Plus le fait que je ne cesse de m'émerveiller en contemplant l'univers, et que je ne comprend pas comment il se fait qu'on y trouve du sens plutôt que rien. Ou même simplement qu'il existe tel qu'il est.
Et il se trouve que les Ecritures et la Tradition donnent sens à ces événements, et à bien d'autres choses encore.
Autrement dit, le témoignage de Flavius Josèphe et autres historiens non chrétiens de l'époque et les fouilles archéologiques (notamment de Capharnaüm), ces éléments qui attestent qu'il y a bel et bien eu un événement Jésus, quelle que soit l'explication qu'on lui donne, c'est essentiel à ma foi. Ce n'est pas une foi en une divinité abstraite, en une force plus ou moins perceptible dans l'univers, ou que sais-je encore. C'est une foi ancré dans la réalité historique, dans un événement qui a eu lieu, et qui est unique dans toute l'histoire de l'humanité.
Et je n'ai aucune autre explication rationnelle satisfaisante que celle proposée par la Tradition et les Ecritures. Les interprétations mythiques ne tiennent pas face à la force du témoignage des premiers chrétiens, ni face à l'incroyable croissance de l'Eglise dans les 40 ans qui ont suivi la mort de Jésus.

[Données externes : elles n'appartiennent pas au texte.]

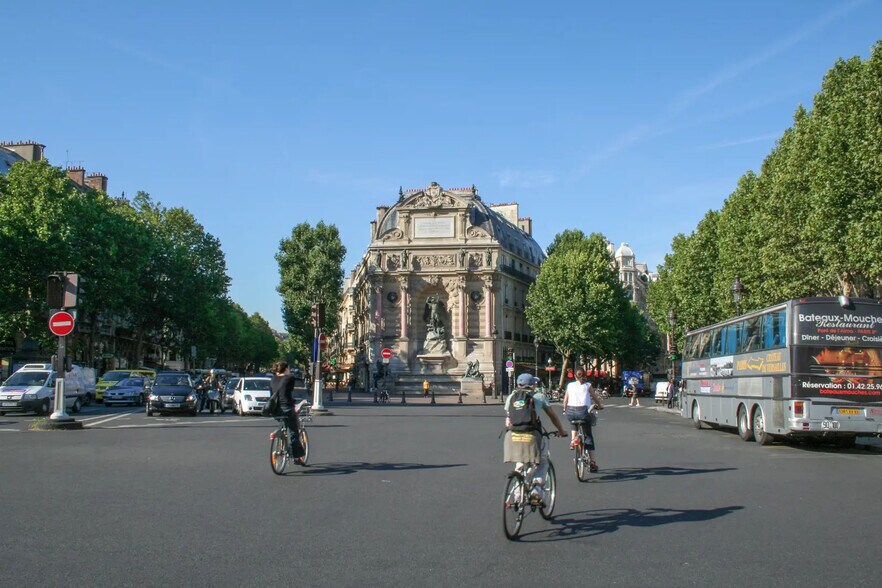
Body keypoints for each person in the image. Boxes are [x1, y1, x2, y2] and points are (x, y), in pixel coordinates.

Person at [504, 373, 568, 505]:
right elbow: (553, 417)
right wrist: (561, 431)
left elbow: (510, 418)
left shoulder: (511, 397)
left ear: (518, 384)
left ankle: (516, 497)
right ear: (532, 385)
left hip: (512, 437)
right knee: (543, 461)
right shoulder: (539, 397)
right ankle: (536, 491)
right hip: (532, 435)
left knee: (520, 464)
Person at [561, 368, 602, 473]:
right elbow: (595, 397)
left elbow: (565, 399)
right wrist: (600, 405)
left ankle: (573, 440)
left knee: (573, 420)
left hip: (570, 411)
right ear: (584, 376)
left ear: (575, 376)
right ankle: (593, 462)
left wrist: (564, 409)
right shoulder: (588, 385)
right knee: (588, 435)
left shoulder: (570, 385)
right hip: (583, 411)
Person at [270, 361, 301, 458]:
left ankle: (280, 435)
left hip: (275, 408)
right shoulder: (290, 378)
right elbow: (289, 391)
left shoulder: (273, 379)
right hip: (287, 407)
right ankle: (296, 456)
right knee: (293, 432)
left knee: (283, 423)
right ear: (286, 369)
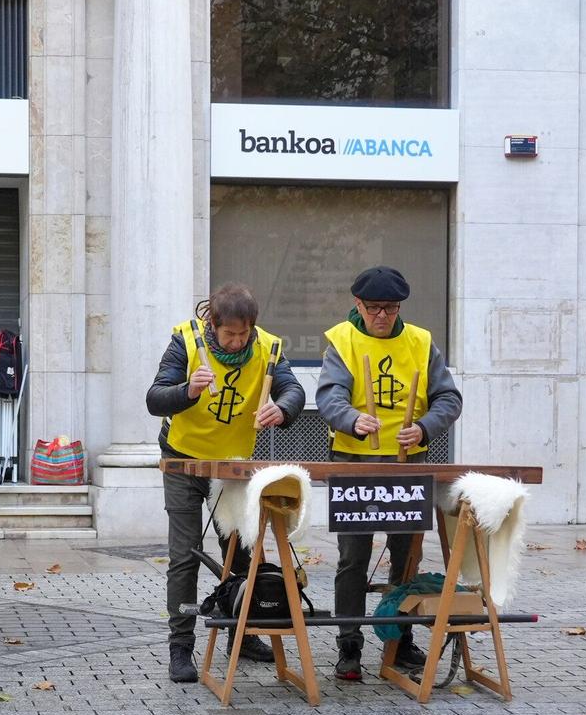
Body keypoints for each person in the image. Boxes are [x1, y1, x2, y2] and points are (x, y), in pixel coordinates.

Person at [145, 283, 305, 684]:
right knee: (185, 555)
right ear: (212, 325)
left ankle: (242, 632)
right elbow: (155, 398)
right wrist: (188, 390)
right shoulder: (185, 342)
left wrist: (282, 408)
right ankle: (181, 645)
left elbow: (293, 389)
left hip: (233, 465)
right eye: (229, 334)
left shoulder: (268, 347)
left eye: (243, 334)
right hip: (183, 459)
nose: (237, 342)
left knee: (241, 552)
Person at [316, 266, 462, 682]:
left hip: (407, 463)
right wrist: (352, 419)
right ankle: (348, 643)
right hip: (354, 462)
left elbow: (448, 397)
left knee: (406, 554)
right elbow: (329, 396)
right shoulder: (342, 340)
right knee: (353, 558)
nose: (382, 315)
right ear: (358, 305)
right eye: (374, 308)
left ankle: (400, 638)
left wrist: (426, 427)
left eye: (391, 308)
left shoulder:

Par contre, la Tradition et les Ecriture non seulement expliquent tout cela, mais surabondent de sens !
De temps en temps, je m'amuse à comparer avec ce que je connais de la naissance de mouvements religieux ou spirituels au XIXe ou au XXe siècle. Ou à des mouvements non religieux, mais dans lesquels on retrouve l'enseignement d'un maître, avec des disciples formés auprès de lui, puis envoyés dans le monde pour diffuser son enseignement. C'est un exercice intéressant, parce qu'on trouve beaucoup de similitudes, et ça permet de mieux comprendre comment les choses ont pu se passer dans les premiers temps de l'Eglise. Mais on trouve aussi des différences majeures : on découvre quelque chose que pour l'instant je n'ai pu voir que dans l'Eglise, et que je considère être la trace visible de l'action de l'Esprit.
Enfin, il y a une hiérarchie, dans les dogmes. L'immaculée conception, ce n'est pas essentiel. D'ailleurs, ce n'est pas au Credo.
J'y crois, parce qu'un jour j'ai fini par comprendre qu'effectivement, quand on croit au reste, alors l'immaculée conception va avec le lot. Mais ce n'est pas du tout central dans ma foi.
Ce qui est étonnant, en fait, c'est que j'ai fini par comprendre la nécessité de l'Immaculée conception à partir d'une meilleure connaissance de Jésus (de réflexions christologiques, donc). Et quand j'ai compris ça, j'ai commencé à chercher si les écritures venaient étayer cette compréhension, ou au contraire la contredire.
J'ai cru comprendre que beaucoup de gens vont à Jésus par Marie. Personnellement, c'est Jésus qui m'a dit "bonhomme voici ta mère".